There is also an earlier Saxon story recorded, which has distinct similarities to that of Childe . Anna Eliza Bray (1836) A Description of the Part of Devonshire Bordering on the Tamar and the Tavy, 2, p.53 when telling the old Dartmoor tale of Childe who crawled into his horse’s belly in a blizzard, wrote: ‘it is not impossible he might have called to mind one [miraculous adventure] recorded of Elsinus, the Saxon Bishop of Worcester, when crossing the Alps to receive his pall from the hands of the Pope. Be this as it may, he [Childe] determined to take up the same kind of lodging the saint and bishop was said to have done; and so killing his horse, and emboweling him on the spot, old Childe crept into the body for the purpose of procuring a little warmth in his distress. But the expedient had not saved a saint, how then could it be expected to preserve a sinner?’
Mrs Bray was mistaken about Elsinus, as explained by Dr David Morrison, librarian/archivist at Worcester Cathedral:‘The story that Anna Bray used appears to come from a misreading of Foxe’s Book of Martyrs… The correct facts are that Elsinus’s name is in fact Elfsige, who was already Bishop of Winchester and was to be made Archbishop of Canterbury on the death of Oda [in AD 959]. Elfsige was so eager to get the pallium from the Pope, he hurried over the Alps and he and his party were caught in a terrible snowstorm, where the would be archbishop died of cold, despite his party plunging his feet into the belly of his horse to try and keep him warm.’

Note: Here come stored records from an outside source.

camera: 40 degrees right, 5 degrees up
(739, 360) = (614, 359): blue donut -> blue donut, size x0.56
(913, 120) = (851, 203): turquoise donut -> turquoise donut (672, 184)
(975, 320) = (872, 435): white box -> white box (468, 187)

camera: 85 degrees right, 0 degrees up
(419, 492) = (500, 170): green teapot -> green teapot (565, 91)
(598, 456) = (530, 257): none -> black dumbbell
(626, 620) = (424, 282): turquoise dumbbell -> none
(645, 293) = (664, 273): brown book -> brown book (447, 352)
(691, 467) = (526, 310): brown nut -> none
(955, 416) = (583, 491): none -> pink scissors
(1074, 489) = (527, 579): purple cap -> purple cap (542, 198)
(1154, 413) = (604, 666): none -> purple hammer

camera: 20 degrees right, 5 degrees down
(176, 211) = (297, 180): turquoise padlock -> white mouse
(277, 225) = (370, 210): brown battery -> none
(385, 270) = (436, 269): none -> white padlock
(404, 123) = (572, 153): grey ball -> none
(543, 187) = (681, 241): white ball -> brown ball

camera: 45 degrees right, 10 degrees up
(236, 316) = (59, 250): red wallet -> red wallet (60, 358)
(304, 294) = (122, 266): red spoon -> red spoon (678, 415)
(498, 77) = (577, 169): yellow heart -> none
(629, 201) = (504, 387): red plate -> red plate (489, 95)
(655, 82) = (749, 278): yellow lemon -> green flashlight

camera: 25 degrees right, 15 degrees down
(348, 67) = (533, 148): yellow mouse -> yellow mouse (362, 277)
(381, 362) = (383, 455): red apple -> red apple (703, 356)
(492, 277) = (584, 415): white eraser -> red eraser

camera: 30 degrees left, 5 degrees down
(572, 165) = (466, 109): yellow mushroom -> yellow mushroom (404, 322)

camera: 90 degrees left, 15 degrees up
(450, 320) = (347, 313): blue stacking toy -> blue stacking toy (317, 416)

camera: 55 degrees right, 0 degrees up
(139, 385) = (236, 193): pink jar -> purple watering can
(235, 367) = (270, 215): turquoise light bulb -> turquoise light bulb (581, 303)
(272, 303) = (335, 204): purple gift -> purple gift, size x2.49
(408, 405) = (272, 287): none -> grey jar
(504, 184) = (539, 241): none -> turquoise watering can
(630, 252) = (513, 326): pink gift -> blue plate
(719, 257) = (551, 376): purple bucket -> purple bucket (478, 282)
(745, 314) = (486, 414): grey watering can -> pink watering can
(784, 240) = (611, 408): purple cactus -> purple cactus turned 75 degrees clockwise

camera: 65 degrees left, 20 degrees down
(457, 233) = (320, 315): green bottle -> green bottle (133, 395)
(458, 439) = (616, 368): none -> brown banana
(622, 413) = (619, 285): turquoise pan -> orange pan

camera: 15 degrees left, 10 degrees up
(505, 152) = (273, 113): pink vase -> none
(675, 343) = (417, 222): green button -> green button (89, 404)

The legacy of Childe the Hunter extends even, it would seem, to the far flung reaches of the solar system (albeit a fictional one). In ‘The Empire Strikes Back’ from the Star Wars series of books, we find Luke Skywalker close to death in a blizzard on the planet Hoth. Hans Solo comes to the rescue riding on a Tauntaun (a snow lizard to you and me). In this thinly veiled version of the Childe legend, the rescuer’s beast dies immediately upon finding Skywalker. Solo then proceeds to cut open the carcass ‘from hairy head to scaly hind paws.’ (p27). The animal is disembowelled (sounds familiar), and Solo pushes his frozen friend inside it in a bid to keep him warm. We are told, a few pages further on, they had a 725:1 chance of surviving the freezing temperatures over night. As they lived to fight another day, one can only assume a dead Tauntaun is a handy creature to have around. Perhaps both Childe and Bishop Elfsige would have fared better with one rather than a horse?
Are there any other historical, contemporary or fictional stories of dead animals being used by travellers as shelter from storms?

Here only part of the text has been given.